Henri Guette, avril 2022
Commissaire et auteur

Clément Fourment est un dessinateur, un vrai. Dans la tradition du travail de la matière sur le papier. Pointe sèche, fusains, crayons, utilisés sur des formats amples destinés à la contemplation. En relevant le défi de cette tradition graphique par ses connaissances techniques très au point, il la fait avancer, la questionne, la bouscule et l’inscrit dans notre contemporanéité en abordant ses thèmes propres. Le travail qu’il mène depuis sa sortie de l’école en 2016 est exigeant, honnête, singulier. Bien qu’appartenant à une nouvelle génération d’artistes graphiques que rien n’arrête, Clément construit sa ligne esthétique sur des obsessions telles que « la fugue », « les songes », « la pyromanie ». On est pas loin des gravures de Goya, du romantisme d’Alfred Kubin ou des peintres italiens de l’école caravagesque. Clément est à l’orée d’une production foisonnante, on le sent en regardant ses sculptures et les différentes directions qu’il emprunte, les portes qu’il ouvre. On le voit également dans la série de dessins tenue et maîtrisée qu’il a réalisée lors de sa résidence à la Casa Velázquez et par laquelle il construit des récits. Il cherche, assemble, retourne dans les archives de l’histoire de l’art. Il crée des ponts présent-futur.
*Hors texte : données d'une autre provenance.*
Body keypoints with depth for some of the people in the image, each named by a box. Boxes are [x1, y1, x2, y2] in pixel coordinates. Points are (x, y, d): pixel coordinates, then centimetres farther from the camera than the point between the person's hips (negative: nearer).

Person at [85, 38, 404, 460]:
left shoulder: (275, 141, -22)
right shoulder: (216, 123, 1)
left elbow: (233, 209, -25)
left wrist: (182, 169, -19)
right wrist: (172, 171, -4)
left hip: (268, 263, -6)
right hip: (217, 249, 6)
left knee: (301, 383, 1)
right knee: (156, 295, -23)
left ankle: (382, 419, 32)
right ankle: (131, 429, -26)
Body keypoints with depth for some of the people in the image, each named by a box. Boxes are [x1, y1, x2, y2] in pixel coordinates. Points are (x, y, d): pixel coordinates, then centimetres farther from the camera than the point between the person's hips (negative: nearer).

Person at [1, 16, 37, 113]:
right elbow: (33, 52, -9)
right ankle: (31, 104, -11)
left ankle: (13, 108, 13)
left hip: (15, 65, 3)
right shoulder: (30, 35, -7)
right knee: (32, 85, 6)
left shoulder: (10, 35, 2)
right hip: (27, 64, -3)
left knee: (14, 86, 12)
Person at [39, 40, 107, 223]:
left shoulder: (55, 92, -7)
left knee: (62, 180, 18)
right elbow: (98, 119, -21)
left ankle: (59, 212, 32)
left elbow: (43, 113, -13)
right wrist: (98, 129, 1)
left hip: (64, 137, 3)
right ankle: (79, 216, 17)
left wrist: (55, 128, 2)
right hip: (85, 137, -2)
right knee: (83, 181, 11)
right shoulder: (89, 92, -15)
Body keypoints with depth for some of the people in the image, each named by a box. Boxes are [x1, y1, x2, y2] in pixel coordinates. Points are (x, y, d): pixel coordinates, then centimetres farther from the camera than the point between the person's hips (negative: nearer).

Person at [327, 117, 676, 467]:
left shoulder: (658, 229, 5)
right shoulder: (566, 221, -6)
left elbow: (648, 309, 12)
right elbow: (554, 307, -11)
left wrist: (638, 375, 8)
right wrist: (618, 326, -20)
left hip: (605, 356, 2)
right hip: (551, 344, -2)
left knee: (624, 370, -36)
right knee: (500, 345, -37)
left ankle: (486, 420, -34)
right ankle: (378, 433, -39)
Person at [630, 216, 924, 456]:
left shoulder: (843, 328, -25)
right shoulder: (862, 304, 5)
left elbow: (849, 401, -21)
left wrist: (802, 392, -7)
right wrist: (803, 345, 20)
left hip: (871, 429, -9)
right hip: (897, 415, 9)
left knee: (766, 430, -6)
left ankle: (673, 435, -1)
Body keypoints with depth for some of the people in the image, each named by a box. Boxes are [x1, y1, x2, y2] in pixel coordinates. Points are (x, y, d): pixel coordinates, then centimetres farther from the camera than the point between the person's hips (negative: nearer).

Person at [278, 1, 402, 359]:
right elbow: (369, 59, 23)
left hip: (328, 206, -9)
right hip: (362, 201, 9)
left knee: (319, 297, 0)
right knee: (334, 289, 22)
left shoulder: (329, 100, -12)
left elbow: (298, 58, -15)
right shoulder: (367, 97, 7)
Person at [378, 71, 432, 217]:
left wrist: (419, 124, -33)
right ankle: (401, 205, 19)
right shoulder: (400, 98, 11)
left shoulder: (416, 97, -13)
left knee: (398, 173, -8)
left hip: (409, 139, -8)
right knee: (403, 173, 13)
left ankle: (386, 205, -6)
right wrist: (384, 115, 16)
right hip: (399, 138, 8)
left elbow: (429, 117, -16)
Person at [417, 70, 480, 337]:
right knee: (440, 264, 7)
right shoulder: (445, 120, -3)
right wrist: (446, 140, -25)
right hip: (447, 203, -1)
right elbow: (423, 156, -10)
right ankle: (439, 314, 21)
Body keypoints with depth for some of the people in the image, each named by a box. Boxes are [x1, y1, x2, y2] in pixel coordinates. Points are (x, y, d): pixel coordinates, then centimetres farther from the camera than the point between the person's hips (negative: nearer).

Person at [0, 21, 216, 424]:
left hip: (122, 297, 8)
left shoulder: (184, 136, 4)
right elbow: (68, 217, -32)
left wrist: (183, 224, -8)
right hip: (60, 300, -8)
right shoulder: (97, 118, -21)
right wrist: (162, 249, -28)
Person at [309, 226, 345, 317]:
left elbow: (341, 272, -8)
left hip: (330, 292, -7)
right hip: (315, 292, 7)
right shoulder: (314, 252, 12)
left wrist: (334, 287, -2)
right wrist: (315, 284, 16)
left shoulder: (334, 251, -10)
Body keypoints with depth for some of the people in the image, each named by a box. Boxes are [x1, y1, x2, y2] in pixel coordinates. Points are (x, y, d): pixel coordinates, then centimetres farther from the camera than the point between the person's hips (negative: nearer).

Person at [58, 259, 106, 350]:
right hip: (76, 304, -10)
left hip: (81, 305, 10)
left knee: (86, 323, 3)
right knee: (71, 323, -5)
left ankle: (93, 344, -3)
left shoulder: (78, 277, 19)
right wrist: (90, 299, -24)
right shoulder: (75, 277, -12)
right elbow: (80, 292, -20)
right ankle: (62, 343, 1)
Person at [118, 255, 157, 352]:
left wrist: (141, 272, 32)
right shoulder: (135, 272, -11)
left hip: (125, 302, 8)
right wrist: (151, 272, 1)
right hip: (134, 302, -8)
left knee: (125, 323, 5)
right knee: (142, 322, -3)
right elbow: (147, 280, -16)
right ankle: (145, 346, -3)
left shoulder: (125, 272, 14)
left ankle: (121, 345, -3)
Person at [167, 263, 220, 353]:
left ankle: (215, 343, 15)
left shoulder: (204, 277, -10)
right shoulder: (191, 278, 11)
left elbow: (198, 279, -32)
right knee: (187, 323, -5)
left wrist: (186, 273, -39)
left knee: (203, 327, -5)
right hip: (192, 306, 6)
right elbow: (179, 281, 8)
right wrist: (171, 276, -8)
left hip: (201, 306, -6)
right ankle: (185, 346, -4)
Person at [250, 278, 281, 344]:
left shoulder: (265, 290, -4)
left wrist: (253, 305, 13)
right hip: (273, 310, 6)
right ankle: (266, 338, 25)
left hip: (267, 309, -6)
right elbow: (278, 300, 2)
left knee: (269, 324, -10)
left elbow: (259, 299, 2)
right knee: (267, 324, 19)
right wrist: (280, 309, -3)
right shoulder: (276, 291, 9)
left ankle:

François Olislaeger, novembre 2021
Artiste et pensionnaire de la Villa Medicis en 2019







L’artiste Clément Fourment est celui qui attise les braises et les rétines. Chercheur de lumière, le regard suspendu, il navigue dans le temps en quête de figures fantastiques. Dans sa constellation incarnée, les marionnettes et les poupées prennent vie aux côtés des reines amoureuses, des enfants débauchés, des animaux merveilleux. Entre rêve et réalité, il compose sa narration intime, en mêlant mythes et propres fantasmes. Il fixe ses rêves, recadre ses visions inspirées notamment par les postures romantiques du peintre Henri Fuseli ou des Caprices de Francisco Goya. Les mains noircies, Clément Fourment ranime les visions les plus blanches dans ses séries de dessins. Grâce à une maîtrise des techniques de dessin et gravure, l’artiste compose son monde mystique. Pastel, crayon, encre, pointe sèche et manière noire, aquatinte et eaux fortes font naître les clairs-obscurs de ses récits. Les gestes de l’artiste sont précis avec une envergure toujours renouvelée, sa persévérance dans le détail se mêle à un investissement d’une pluralité de formats. Entre les pigments ténébreux et le blanc d’Espagne, Clément Fourment effleure et grave, et le songe de sa raison semble assoiffé d’engendrer les âmes les plus ardentes.